» **PROBLEMS AND TASKS**
a) Answer these questions using the forum thread on sci-fi and women:
(i) Which two female writers does the first post name?
(ii) According to Teresa Edgerton, what does the break room end up looking more like?
(iii) Which crowd does Idyllic say they belong to?
b) Pull out the part of the forum thread on sci-fi and women that starts with "I would say" and goes on through "(Feb 8, 2014)", copying it word for word.

» **SELECTED TEXT**
···
Just feeling like being in a debative mood so: Correlation does not mean causation!

Now is that because it is more of a male testosterone driven environment which fosters sci-fi? Or is it because sci-fi repels women? 

I would say it is more to do with it being a testosterone driven environment which creates a love of sci-fi VS the sci-fi environment repelling women, as there are women to be know to be in sci-fi like Ursula K Le Guin, Susanna Collins, and many other female writers, thus if there are women who like sci-fi the chances are that it is the testosterone driven attitude which repels women not sci-fi itself. 

I am sure you can find a lot of women who like sci-fi if you know where to look.


----------



## Teresa Edgerton (Feb 8, 2014)

SFF Chronicles News said:


> empty games machines, coke cans and science fiction posters



I'm guessing it's the _combination_ of all these, making the break room look more like a frat house than a place where both men and women are welcome to relax.



			
				AlexanderSen said:
			
		

> I am sure you can find a lot of women who like sci-fi if you know where to look.



Like this forum, for instance.


----------



## Idyllic (Mar 20, 2014)

This smells funny.



Teresa Edgerton said:


> I'm guessing it's the _combination_ of all these, making the break room look more like a frat house than a place where both men and women are welcome to relax.



Going to have to agree with this, since I'm part of the crowd that's "scared off" by science fiction.
···
» **RECORDED DATA**
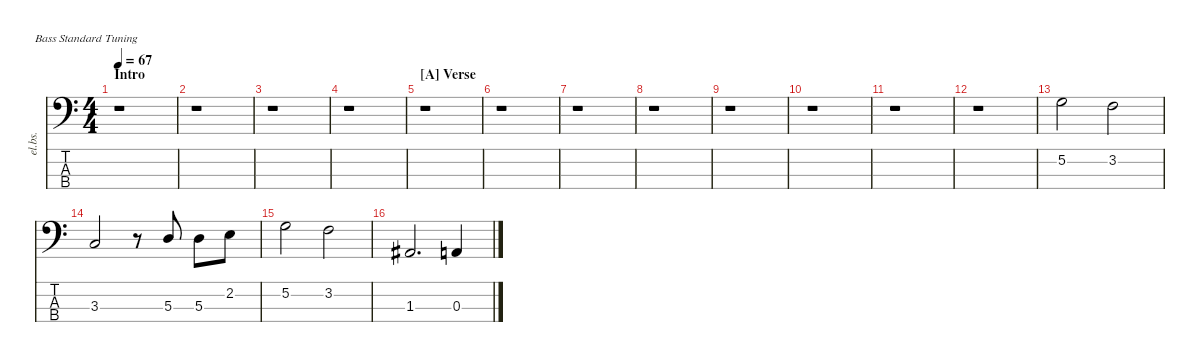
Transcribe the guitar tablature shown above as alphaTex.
···
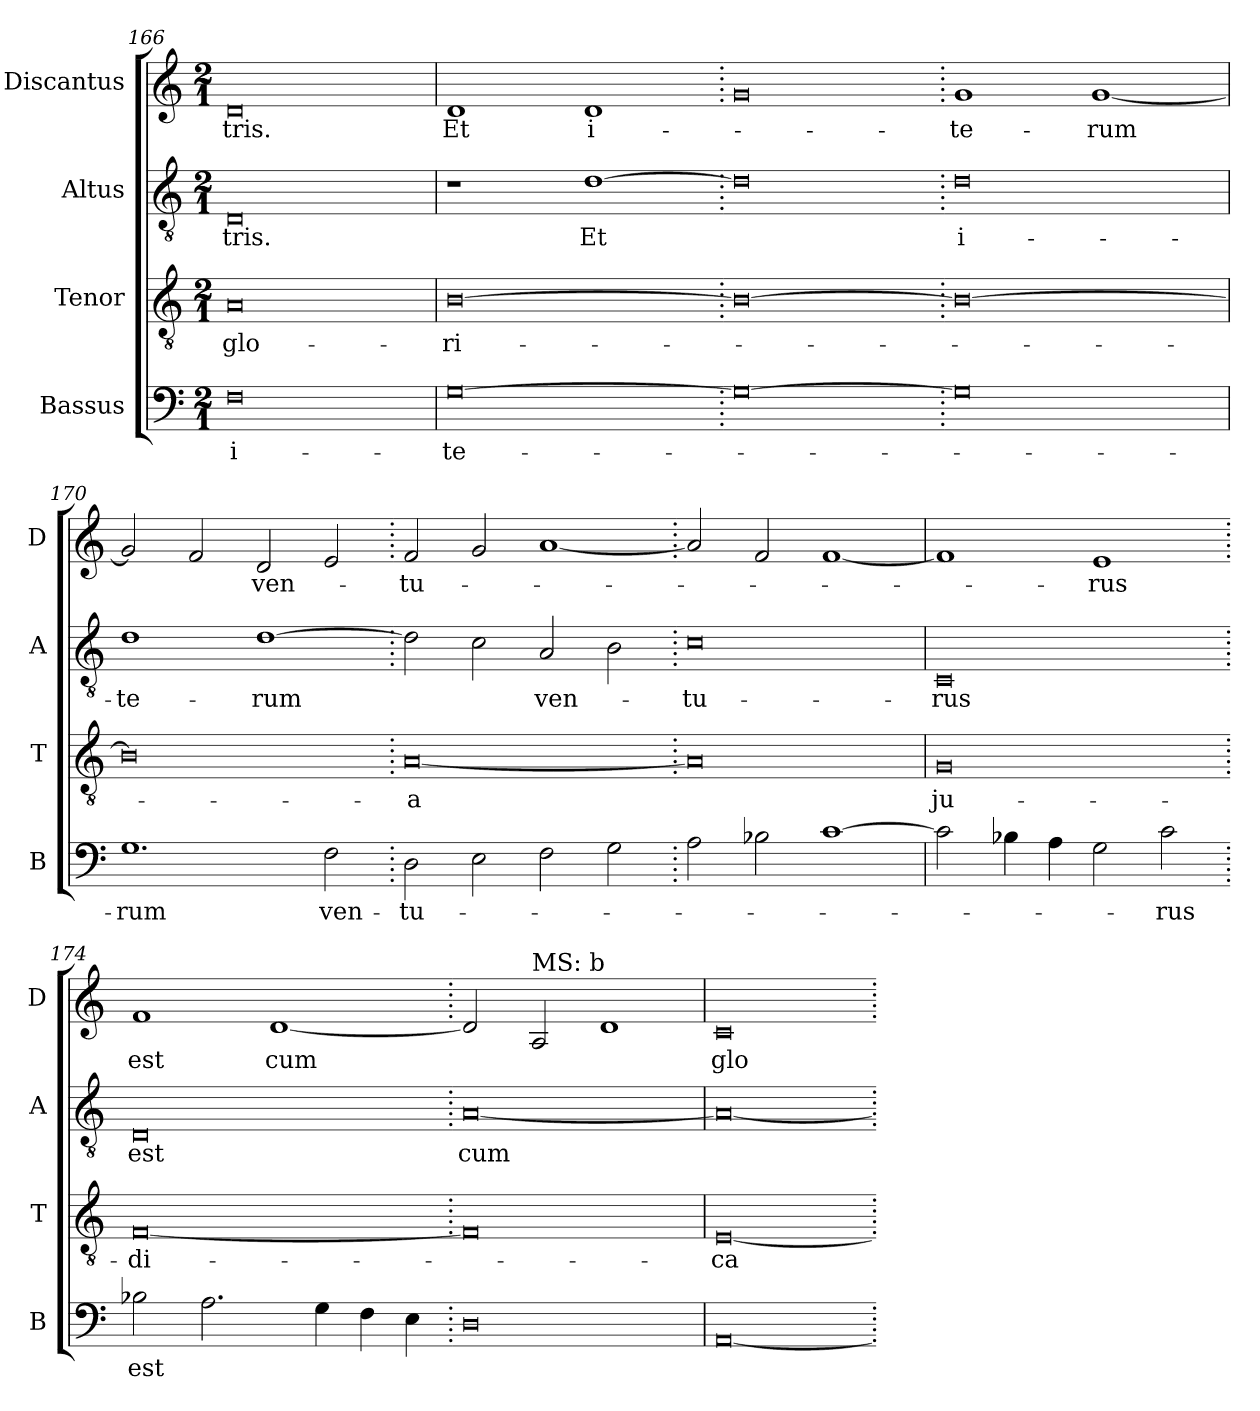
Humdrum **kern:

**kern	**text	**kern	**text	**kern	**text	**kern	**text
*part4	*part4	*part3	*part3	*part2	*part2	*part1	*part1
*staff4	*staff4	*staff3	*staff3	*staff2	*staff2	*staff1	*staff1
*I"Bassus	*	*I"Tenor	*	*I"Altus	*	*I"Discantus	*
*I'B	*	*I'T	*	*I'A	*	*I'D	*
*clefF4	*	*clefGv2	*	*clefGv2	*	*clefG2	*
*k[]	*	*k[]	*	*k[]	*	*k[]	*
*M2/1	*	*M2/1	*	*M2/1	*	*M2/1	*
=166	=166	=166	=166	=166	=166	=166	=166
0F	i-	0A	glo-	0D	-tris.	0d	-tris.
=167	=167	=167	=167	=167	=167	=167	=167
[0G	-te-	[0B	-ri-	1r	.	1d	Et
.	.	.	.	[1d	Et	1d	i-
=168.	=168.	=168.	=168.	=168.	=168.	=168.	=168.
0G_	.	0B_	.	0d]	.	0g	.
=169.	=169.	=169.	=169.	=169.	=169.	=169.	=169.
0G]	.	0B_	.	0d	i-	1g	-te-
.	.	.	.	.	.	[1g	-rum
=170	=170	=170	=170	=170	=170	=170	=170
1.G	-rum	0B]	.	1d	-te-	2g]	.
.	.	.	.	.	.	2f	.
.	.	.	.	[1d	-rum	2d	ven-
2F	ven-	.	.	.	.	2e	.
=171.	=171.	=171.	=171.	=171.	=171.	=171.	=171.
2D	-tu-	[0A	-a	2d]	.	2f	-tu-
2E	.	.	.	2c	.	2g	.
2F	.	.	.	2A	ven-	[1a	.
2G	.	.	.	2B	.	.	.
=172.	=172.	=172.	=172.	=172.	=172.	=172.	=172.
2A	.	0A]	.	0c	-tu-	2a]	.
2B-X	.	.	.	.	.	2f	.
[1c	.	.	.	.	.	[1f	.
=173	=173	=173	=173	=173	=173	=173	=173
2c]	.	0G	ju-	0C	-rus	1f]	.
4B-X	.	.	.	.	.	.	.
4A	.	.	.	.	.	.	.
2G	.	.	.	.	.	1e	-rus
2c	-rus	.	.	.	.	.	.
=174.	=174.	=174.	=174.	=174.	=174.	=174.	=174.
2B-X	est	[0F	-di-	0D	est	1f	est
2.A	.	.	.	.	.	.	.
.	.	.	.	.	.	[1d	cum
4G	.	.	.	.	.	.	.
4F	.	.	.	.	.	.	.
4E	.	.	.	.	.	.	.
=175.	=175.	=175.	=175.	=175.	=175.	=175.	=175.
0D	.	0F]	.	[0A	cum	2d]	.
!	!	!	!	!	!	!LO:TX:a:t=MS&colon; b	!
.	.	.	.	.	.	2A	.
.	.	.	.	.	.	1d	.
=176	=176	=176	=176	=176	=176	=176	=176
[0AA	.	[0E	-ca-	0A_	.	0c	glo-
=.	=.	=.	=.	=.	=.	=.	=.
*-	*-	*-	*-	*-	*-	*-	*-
···
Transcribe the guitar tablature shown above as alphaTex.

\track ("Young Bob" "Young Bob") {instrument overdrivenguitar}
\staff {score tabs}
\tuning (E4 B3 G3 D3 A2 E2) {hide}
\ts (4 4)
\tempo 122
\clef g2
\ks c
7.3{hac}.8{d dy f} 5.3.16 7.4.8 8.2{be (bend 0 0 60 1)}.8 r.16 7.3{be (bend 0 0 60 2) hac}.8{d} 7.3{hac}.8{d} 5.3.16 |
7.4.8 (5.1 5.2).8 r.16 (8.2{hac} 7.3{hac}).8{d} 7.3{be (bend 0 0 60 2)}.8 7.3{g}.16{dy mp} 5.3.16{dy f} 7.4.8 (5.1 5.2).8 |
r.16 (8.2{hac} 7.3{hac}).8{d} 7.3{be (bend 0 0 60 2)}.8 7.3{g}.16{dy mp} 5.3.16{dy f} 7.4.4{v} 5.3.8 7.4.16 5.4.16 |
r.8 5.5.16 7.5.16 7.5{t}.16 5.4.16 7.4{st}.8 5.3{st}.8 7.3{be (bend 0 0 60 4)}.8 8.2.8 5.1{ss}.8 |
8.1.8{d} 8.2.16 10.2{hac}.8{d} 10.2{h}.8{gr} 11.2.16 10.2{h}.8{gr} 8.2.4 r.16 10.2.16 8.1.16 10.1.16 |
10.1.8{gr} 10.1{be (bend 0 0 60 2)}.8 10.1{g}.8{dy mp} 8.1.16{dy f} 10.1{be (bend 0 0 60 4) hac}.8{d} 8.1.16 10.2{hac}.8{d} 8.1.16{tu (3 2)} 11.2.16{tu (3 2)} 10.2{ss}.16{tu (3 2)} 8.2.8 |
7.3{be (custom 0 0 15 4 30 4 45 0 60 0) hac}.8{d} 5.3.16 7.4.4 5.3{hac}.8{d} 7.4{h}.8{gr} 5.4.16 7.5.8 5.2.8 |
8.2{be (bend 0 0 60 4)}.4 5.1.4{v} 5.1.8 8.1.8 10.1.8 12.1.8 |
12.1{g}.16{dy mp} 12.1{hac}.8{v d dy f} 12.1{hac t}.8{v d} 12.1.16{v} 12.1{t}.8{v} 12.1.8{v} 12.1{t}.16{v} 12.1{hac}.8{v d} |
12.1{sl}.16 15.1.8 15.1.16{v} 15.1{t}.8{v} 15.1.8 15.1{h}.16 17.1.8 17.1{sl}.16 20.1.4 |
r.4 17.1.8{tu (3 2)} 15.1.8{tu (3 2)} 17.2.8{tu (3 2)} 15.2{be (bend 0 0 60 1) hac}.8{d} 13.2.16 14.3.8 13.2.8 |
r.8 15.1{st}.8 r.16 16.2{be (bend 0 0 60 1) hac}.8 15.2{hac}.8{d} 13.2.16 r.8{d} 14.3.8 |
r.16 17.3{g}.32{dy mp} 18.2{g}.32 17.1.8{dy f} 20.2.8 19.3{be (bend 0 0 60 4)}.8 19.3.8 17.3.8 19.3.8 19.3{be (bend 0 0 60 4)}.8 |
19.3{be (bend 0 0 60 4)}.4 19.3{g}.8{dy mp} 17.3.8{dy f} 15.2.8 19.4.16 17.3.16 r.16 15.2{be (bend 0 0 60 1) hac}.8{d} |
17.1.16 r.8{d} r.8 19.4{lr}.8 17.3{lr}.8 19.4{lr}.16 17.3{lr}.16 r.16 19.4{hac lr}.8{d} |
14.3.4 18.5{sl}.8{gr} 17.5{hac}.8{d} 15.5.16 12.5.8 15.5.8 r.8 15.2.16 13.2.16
···
» **IN RESPONSE**
a)
(i) Ursula K Le Guin and Susanna Collins
(ii) A frat house
(iii) The crowd that's "scared off" by science fiction

b)
I would say it is more to do with it being a testosterone driven environment which creates a love of sci-fi VS the sci-fi environment repelling women, as there are women to be know to be in sci-fi like Ursula K Le Guin, Susanna Collins, and many other female writers, thus if there are women who like sci-fi the chances are that it is the testosterone driven attitude which repels women not sci-fi itself. 

I am sure you can find a lot of women who like sci-fi if you know where to look.


----------



## Teresa Edgerton (Feb 8, 2014)